QBJ includes functions to query data on a network (haplotypes, edges, facts, etc.); text handling (split, strip, startswith, endswith, etc.); Arithmetic and basic statistics (sum, average, kurtosis, std, etc.); data mining and treatment of local date and time as well as UTC

The complete functions list it’s available here.

QBJ Console

Yatel provides a comfortable command line interface to use QBJ. It’s opened with the command:

$ yatel qbjshell sqlite:///path_to_nw.db

See also

For more information see the documentation about command line interface.

The Resolution Process

Warning

This section provides implementation details useful for developers or people interested in optimizing their queries

digraph Proccess {
source [shape=plaintext, label="User"];
shell [label="QBJShell"];
server [label="Server"];
engine [label="Engine"];
resolver [label="Resolver"];

source -> shell [label="query JSON"];
source -> server [label="query JSON"];
shell -> engine [label="query dict"];
server -> engine [label="query dict"];
engine -> resolver [label="function"];
resolver -> resolver [label="arguments"];
resolver -> engine [label="data"];
engine -> shell [label="response dict"];
engine -> server [label="response dict"];

shell -> source [label="response JSON"];
server -> source [label="response JSON"];
}

  1. Yatel both the server and console always receives queries in JSON formatted in UTF-8.

  2. The server or console are responsible for converting the string into a dict hereafter referred as the query.

  3. The QBJ engine receives the query and one more parameter that tells if it should add the stacktrace if anything fails.

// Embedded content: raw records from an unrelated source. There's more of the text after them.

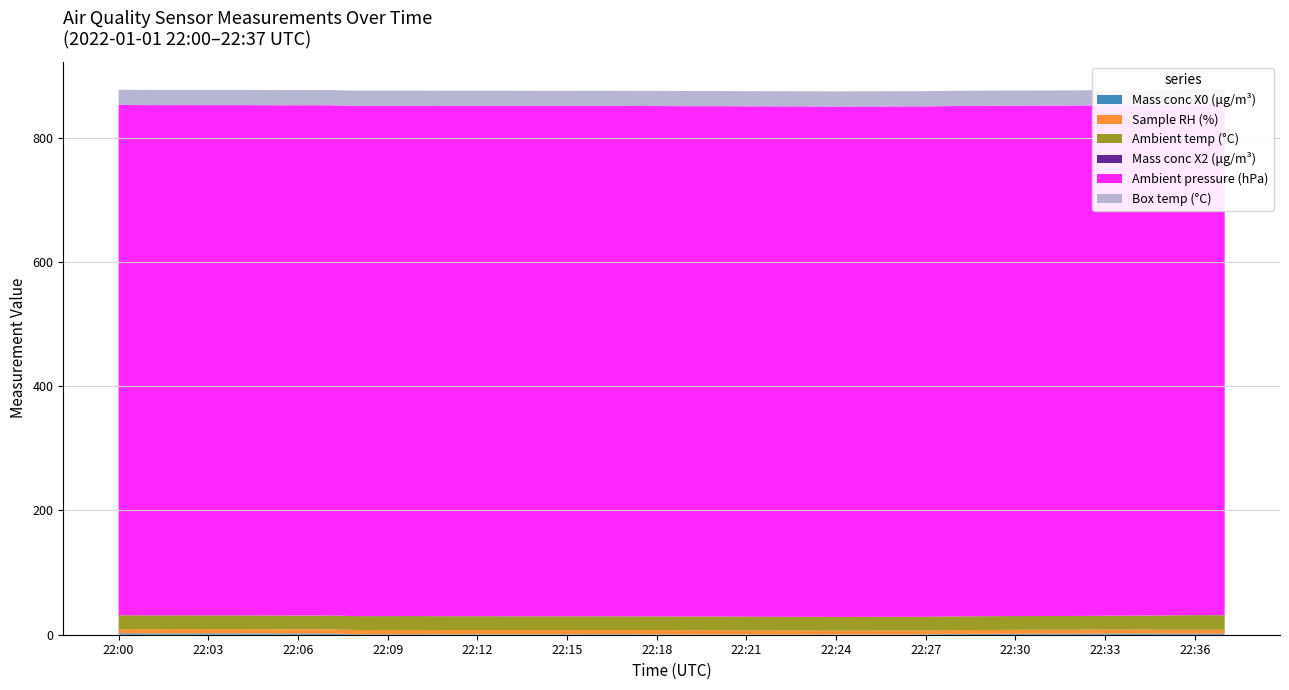

Reading left to right, transcribe all the data shown in this chart.

Mass conc X0 (μg/m³): 2.3	2.1	2.1	2.1	2.1	2.0	2.0	2.0	0.9	0.9	0.9	0.8	0.8	0.8	0.8	0.8	0.9	0.9	0.7	0.4	0.5	0.4	0.4	0.4	0.5	0.5	0.5	0.7	1.2	1.4	1.4	1.6	1.6	1.9	1.9	1.8	1.8	1.8
Sample RH (%): 6.8	6.8	6.9	6.9	6.9	6.8	6.7	6.7	6.7	6.8	6.8	6.7	6.7	6.7	6.6	6.6	6.6	6.6	6.8	6.8	6.8	6.5	6.4	6.2	5.9	6.0	6.1	6.0	6.1	6.3	6.4	6.4	6.4	6.5	6.4	6.2	6.3	6.2
Ambient temp (°C): 22.2	22.1	22.1	22.1	22.1	22.1	22.2	22.2	22.2	22.2	22.2	22.2	22.2	22.1	22.1	22.1	22.1	22.0	22.0	22.0	22.0	22.0	22.0	22.1	22.1	22.1	22.1	22.1	22.1	22.1	22.1	22.1	22.1	22.1	22.4	23.0	23.5	23.4
Mass conc X2 (μg/m³): 0.1	0.1	0.1	0.1	0.1	0.1	0.1	0.1	0.1	0.1	0.1	0.1	0.1	0.1	0.1	0.1	0.1	0.1	0.1	0.1	0.1	0.1	0.1	0.1	0.1	0.1	0.1	0.1	0.1	0.1	0.1	0.1	0.1	0.1	0.1	0.1	0.1	0.1
Ambient pressure (hPa): 821.2	821.1	821.1	821.1	821.1	821.1	821.1	821.1	821.2	821.2	821.2	821.1	821.2	821.3	821.3	821.3	821.3	821.3	821.3	821.3	821.3	821.4	821.4	821.4	821.4	821.4	821.4	821.4	821.4	821.4	821.4	821.4	821.4	821.4	821.4	821.5	821.6	821.5
Box temp (°C): 24.5	24.5	24.5	24.5	24.5	24.5	24.5	24.5	24.5	24.5	24.5	24.5	24.5	24.5	24.4	24.4	24.4	24.4	24.4	24.4	24.3	24.4	24.4	24.4	24.4	24.5	24.5	24.5	24.5	24.4	24.4	24.4	24.4	24.5	24.6	24.8	25.0	25.0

  4. The engine extracts the main parameters of the query id and function.

  5. The engine validates the query against the json-schema of QBJ

  6. The engine creates a resolver for the main function and sends it with it’s context (the context is the network on wich is executing)

  7. The resolver extracts the parameters (*args and **kwargs) of the functions and solves each separated depending on the case by:

    1. If the argument is a function, it generates a new resolver for that function and passes the context of the current resolver.
    2. If the argument is just a value it’s extracted.
  8. Each argument is then casted to the data type specified by itself in the parameter type , with the typeconv module.

  9. The function is executed with all the preprocessed arguments and the result it’s returned to the engine.

  10. At any step that an error is detected the engine draws it’s description for the response and the stacktrace if it was required.

  11. The engine simplifies the result with typeconv module and creates the response dictionary.

  12. Finally the query is serialized into JSON and printed on console (if using the QBJ shell) or sent back through the server.